» **Work to be completed**: Each line below has to be output exactly, from first to last.
BEGIN
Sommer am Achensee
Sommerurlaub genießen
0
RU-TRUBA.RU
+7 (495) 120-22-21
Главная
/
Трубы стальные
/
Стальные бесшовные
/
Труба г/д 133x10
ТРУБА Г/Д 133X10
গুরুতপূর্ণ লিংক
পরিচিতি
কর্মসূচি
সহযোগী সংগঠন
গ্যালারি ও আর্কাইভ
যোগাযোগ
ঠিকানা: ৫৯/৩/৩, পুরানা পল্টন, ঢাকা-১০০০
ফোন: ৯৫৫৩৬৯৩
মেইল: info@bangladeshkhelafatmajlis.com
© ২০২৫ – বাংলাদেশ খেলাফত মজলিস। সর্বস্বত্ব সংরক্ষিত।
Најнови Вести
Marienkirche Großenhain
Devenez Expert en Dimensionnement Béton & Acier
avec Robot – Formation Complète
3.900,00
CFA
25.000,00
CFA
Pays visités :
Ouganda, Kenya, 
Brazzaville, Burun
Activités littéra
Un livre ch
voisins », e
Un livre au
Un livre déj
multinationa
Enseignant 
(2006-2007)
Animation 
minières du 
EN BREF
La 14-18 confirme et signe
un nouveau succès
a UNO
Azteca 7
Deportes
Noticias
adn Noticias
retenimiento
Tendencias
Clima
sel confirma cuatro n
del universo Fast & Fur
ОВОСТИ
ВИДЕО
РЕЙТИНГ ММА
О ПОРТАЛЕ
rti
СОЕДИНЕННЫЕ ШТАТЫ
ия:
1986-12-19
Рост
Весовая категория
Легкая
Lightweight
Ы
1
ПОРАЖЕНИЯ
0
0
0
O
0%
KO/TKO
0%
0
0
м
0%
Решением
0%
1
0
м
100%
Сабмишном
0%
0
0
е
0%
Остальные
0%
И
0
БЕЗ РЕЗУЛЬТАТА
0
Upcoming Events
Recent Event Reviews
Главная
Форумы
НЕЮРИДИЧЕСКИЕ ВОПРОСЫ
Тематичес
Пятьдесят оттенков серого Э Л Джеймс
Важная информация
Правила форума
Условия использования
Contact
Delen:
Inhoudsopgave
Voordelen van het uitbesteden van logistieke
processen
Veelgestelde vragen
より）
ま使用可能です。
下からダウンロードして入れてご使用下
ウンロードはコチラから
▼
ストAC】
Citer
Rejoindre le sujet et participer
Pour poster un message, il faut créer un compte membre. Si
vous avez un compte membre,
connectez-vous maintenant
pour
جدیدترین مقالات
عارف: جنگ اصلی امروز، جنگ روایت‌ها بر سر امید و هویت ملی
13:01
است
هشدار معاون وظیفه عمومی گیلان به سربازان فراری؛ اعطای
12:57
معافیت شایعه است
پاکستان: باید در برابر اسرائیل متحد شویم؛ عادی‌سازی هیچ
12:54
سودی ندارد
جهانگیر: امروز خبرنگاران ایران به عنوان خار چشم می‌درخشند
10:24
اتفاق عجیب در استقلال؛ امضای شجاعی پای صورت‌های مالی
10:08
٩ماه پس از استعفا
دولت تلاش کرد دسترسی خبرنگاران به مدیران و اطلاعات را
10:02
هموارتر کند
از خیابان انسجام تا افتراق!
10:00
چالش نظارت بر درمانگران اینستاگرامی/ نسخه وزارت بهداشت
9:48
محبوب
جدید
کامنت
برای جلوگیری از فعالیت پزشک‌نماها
END
» **Completed exercise**:
Sommer am Achensee
Sommerurlaub genießen
0
RU-TRUBA.RU
+7 (495) 120-22-21
Главная
/
Трубы стальные
/
Стальные бесшовные
/
Труба г/д 133x10
ТРУБА Г/Д 133X10
গুরুতপূর্ণ লিংক
পরিচিতি
কর্মসূচি
সহযোগী সংগঠন
গ্যালারি ও আর্কাইভ
যোগাযোগ
ঠিকানা: ৫৯/৩/৩, পুরানা পল্টন, ঢাকা-১০০০
ফোন: ৯৫৫৩৬৯৩
মেইল: info@bangladeshkhelafatmajlis.com
© ২০২৫ – বাংলাদেশ খেলাফত মজলিস। সর্বস্বত্ব সংরক্ষিত।
Најнови Вести
Marienkirche Großenhain
Devenez Expert en Dimensionnement Béton & Acier
avec Robot – Formation Complète
3.900,00
CFA
25.000,00
CFA
Pays visités :
Ouganda, Kenya, 
Brazzaville, Burun
Activités littéra
Un livre ch
voisins », e
Un livre au
Un livre déj
multinationa
Enseignant 
(2006-2007)
Animation 
minières du 
EN BREF
La 14-18 confirme et signe
un nouveau succès
a UNO
Azteca 7
Deportes
Noticias
adn Noticias
retenimiento
Tendencias
Clima
sel confirma cuatro n
del universo Fast & Fur
ОВОСТИ
ВИДЕО
РЕЙТИНГ ММА
О ПОРТАЛЕ
rti
СОЕДИНЕННЫЕ ШТАТЫ
ия:
1986-12-19
Рост
Весовая категория
Легкая
Lightweight
Ы
1
ПОРАЖЕНИЯ
0
0
0
O
0%
KO/TKO
0%
0
0
м
0%
Решением
0%
1
0
м
100%
Сабмишном
0%
0
0
е
0%
Остальные
0%
И
0
БЕЗ РЕЗУЛЬТАТА
0
Upcoming Events
Recent Event Reviews
Главная
Форумы
НЕЮРИДИЧЕСКИЕ ВОПРОСЫ
Тематичес
Пятьдесят оттенков серого Э Л Джеймс
Важная информация
Правила форума
Условия использования
Contact
Delen:
Inhoudsopgave
Voordelen van het uitbesteden van logistieke
processen
Veelgestelde vragen
より）
ま使用可能です。
下からダウンロードして入れてご使用下
ウンロードはコチラから
▼
ストAC】
Citer
Rejoindre le sujet et participer
Pour poster un message, il faut créer un compte membre. Si
vous avez un compte membre,
connectez-vous maintenant
pour
جدیدترین مقالات
عارف: جنگ اصلی امروز، جنگ روایت‌ها بر سر امید و هویت ملی
13:01
است
هشدار معاون وظیفه عمومی گیلان به سربازان فراری؛ اعطای
12:57
معافیت شایعه است
پاکستان: باید در برابر اسرائیل متحد شویم؛ عادی‌سازی هیچ
12:54
سودی ندارد
جهانگیر: امروز خبرنگاران ایران به عنوان خار چشم می‌درخشند
10:24
اتفاق عجیب در استقلال؛ امضای شجاعی پای صورت‌های مالی
10:08
٩ماه پس از استعفا
دولت تلاش کرد دسترسی خبرنگاران به مدیران و اطلاعات را
10:02
هموارتر کند
از خیابان انسجام تا افتراق!
10:00
چالش نظارت بر درمانگران اینستاگرامی/ نسخه وزارت بهداشت
9:48
محبوب
جدید
کامنت
برای جلوگیری از فعالیت پزشک‌نماها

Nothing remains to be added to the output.